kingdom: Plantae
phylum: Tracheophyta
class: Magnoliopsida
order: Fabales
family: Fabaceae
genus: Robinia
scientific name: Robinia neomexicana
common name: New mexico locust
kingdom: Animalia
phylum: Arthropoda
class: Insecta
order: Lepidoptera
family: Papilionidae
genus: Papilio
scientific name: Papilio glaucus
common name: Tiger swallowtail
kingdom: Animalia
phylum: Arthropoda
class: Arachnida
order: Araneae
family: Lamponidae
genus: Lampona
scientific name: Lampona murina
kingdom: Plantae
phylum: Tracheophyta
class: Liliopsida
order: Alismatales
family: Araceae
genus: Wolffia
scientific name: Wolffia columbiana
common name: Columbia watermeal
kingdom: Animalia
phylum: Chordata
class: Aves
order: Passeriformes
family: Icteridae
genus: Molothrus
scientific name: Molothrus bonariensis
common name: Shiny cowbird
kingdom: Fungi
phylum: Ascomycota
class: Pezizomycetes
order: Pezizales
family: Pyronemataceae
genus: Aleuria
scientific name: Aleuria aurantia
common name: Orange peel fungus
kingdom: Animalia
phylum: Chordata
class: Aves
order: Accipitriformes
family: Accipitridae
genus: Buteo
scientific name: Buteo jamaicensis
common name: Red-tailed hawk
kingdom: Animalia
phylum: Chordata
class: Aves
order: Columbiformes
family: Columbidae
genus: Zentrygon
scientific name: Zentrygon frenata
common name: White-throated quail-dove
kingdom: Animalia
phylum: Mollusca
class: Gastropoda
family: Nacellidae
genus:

◇ ◇ ◇

• TO BE DONE
Can you give all of the rows again, replacing "common name" with "vernacular name" wherever it occurs and changing nothing else?

• ANSWER TO THIS TASK
kingdom: Plantae
phylum: Tracheophyta
class: Magnoliopsida
order: Fabales
family: Fabaceae
genus: Robinia
scientific name: Robinia neomexicana
vernacular name: New mexico locust
kingdom: Animalia
phylum: Arthropoda
class: Insecta
order: Lepidoptera
family: Papilionidae
genus: Papilio
scientific name: Papilio glaucus
vernacular name: Tiger swallowtail
kingdom: Animalia
phylum: Arthropoda
class: Arachnida
order: Araneae
family: Lamponidae
genus: Lampona
scientific name: Lampona murina
kingdom: Plantae
phylum: Tracheophyta
class: Liliopsida
order: Alismatales
family: Araceae
genus: Wolffia
scientific name: Wolffia columbiana
vernacular name: Columbia watermeal
kingdom: Animalia
phylum: Chordata
class: Aves
order: Passeriformes
family: Icteridae
genus: Molothrus
scientific name: Molothrus bonariensis
vernacular name: Shiny cowbird
kingdom: Fungi
phylum: Ascomycota
class: Pezizomycetes
order: Pezizales
family: Pyronemataceae
genus: Aleuria
scientific name: Aleuria aurantia
vernacular name: Orange peel fungus
kingdom: Animalia
phylum: Chordata
class: Aves
order: Accipitriformes
family: Accipitridae
genus: Buteo
scientific name: Buteo jamaicensis
vernacular name: Red-tailed hawk
kingdom: Animalia
phylum: Chordata
class: Aves
order: Columbiformes
family: Columbidae
genus: Zentrygon
scientific name: Zentrygon frenata
vernacular name: White-throated quail-dove
kingdom: Animalia
phylum: Mollusca
class: Gastropoda
family: Nacellidae
genus:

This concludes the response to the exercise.